The Service issued the permit to the permittee on February 17, 2012. Since then, in a short time, the permittee has enrolled significant acreages, collected funds from current enrollees, and has created and set into motion a non-profit organization to administer specific functions of the Texas Conservation Plan, including but not limited to, outreach to attract more participation. As of May 2012, the third party administrator is negotiating agreements with interested parties. It is reasonable to conclude that the enrollments will continue and dunes sagebrush lizard habitat placed under conservation through the Texas Conservation Plan will increase over time.
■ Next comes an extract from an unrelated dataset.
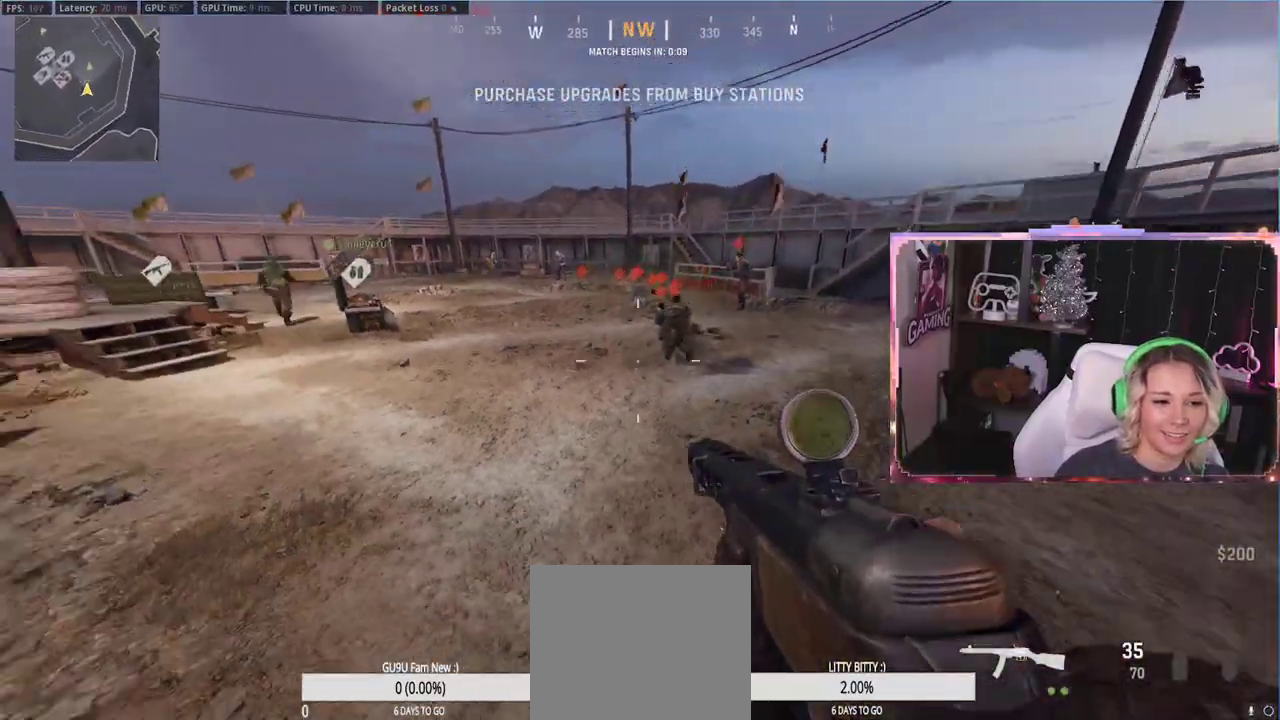
{"buttons": [], "left_stick": "up", "right_stick": "center", "events": [[33, "left_stick", "center"], [467, "left_stick", "up"]]}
We conclude that the Texas Conservation Plan has a high level of certainty of implementation and effectiveness, and can therefore be considered as part of the basis for our final determination for the dunes sagebrush lizard.
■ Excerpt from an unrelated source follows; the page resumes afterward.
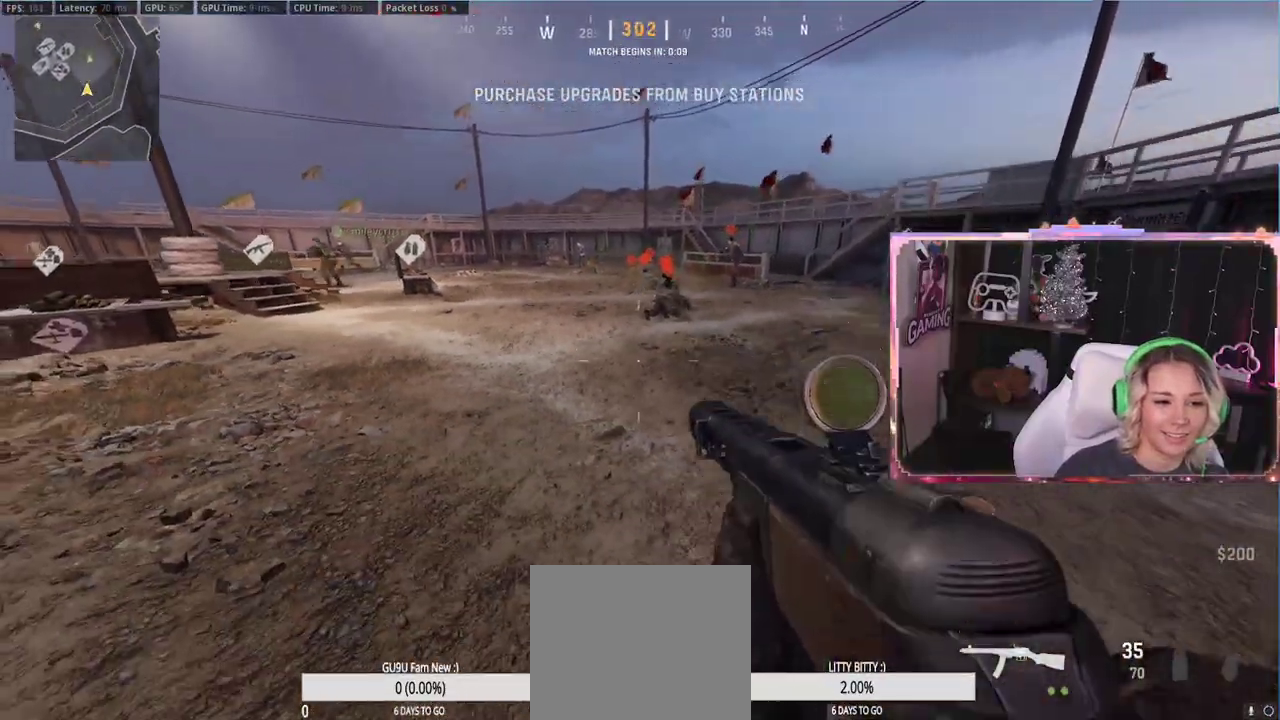
{"buttons": [], "left_stick": "up", "right_stick": "center", "events": [[167, "right_stick", "left"], [250, "right_stick", "center"]]}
Our full analysis of the New Mexico Conservation Agreements and Texas Conservation Plan pursuant to PECE can be found at http://www.regulations.gov.

Summary of Factors Affecting the Species

Section 4 of the Act and its implementing regulations (50 CFR 424) set forth the procedures for adding species to the Federal Lists of Endangered and Threatened Wildlife and Plants. A species may be determined to be an endangered or threatened species if the Service determines that it is in danger of extinction or likely to become so due to one or more of the five factors described in section 4(a)(1) of the Act: (A) The present or threatened destruction, modification, or curtailment of its habitat or range; (B) overutilization for commercial, recreational, scientific, or educational purposes; (C) disease or predation; (D) the inadequacy of existing regulatory mechanisms; or (E) other natural or manmade factors affecting its continued existence. Listing actions may be warranted based on any of the above threat factors, singly or in combination. Each of these factors is discussed below.

A. The Present or Threatened Destruction, Modification, or Curtailment of Its Habitat or Range

The dunes sagebrush lizard is a habitat specialist and is found only in shinnery oak dune habitat (Sias and Snell 1998, p. 1). Shinnery oak is considered to be a highly threatened community (Dhillion et al. 1994, p. 52), and the shinnery oak dune habitat is a subset of that larger community. Changes in either land management practices or climate that impact this vegetative community reduce the potential for the habitat to be available, and may destabilize the dunes within the shinnery oak dune habitat (Muhs and Holliday 2001, p. 86).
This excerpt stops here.